Work request:
Pictures must not appear in the copy. Set down exactly the line with "НАСТЕННЫЕ КЛЮЧНИЦЫ" and each line after it through the end of the data below.

* * * *

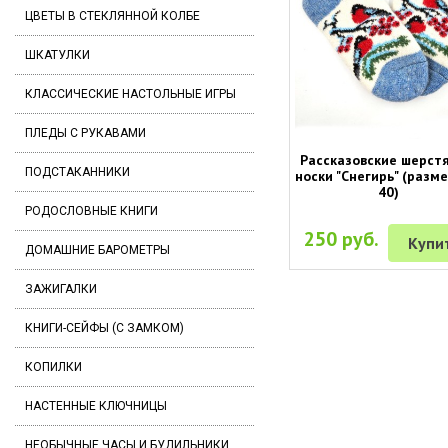
ЦВЕТЫ В СТЕКЛЯННОЙ КОЛБЕ
ШКАТУЛКИ
КЛАССИЧЕСКИЕ НАСТОЛЬНЫЕ ИГРЫ
ПЛЕДЫ С РУКАВАМИ
Рассказовские шерст
ПОДСТАКАННИКИ
носки "Снегирь" (разме
40)
РОДОСЛОВНЫЕ КНИГИ
250 руб.
Купи
ДОМАШНИЕ БАРОМЕТРЫ
ЗАЖИГАЛКИ
КНИГИ-СЕЙФЫ (С ЗАМКОМ)
КОПИЛКИ
НАСТЕННЫЕ КЛЮЧНИЦЫ
НЕОБЫЧНЫЕ ЧАСЫ И БУДИЛЬНИКИ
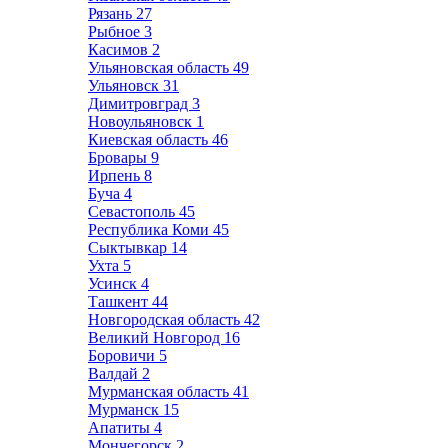
Рязань
27
Рыбное
3
Касимов
2
Ульяновская область
49
Ульяновск
31
Димитровград
3
Новоульяновск
1
Киевская область
46
Бровары
9
Ирпень
8
Буча
4
Севастополь
45
Республика Коми
45
Сыктывкар
14
Ухта
5
Усинск
4
Ташкент
44
Новгородская область
42
Великий Новгород
16
Боровичи
5
Валдай
2
Мурманская область
41
Мурманск
15
Апатиты
4
Мончегорск
2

* * * *

Solved problem:
НАСТЕННЫЕ КЛЮЧНИЦЫ
НЕОБЫЧНЫЕ ЧАСЫ И БУДИЛЬНИКИ
Рязань
27
Рыбное
3
Касимов
2
Ульяновская область
49
Ульяновск
31
Димитровград
3
Новоульяновск
1
Киевская область
46
Бровары
9
Ирпень
8
Буча
4
Севастополь
45
Республика Коми
45
Сыктывкар
14
Ухта
5
Усинск
4
Ташкент
44
Новгородская область
42
Великий Новгород
16
Боровичи
5
Валдай
2
Мурманская область
41
Мурманск
15
Апатиты
4
Мончегорск
2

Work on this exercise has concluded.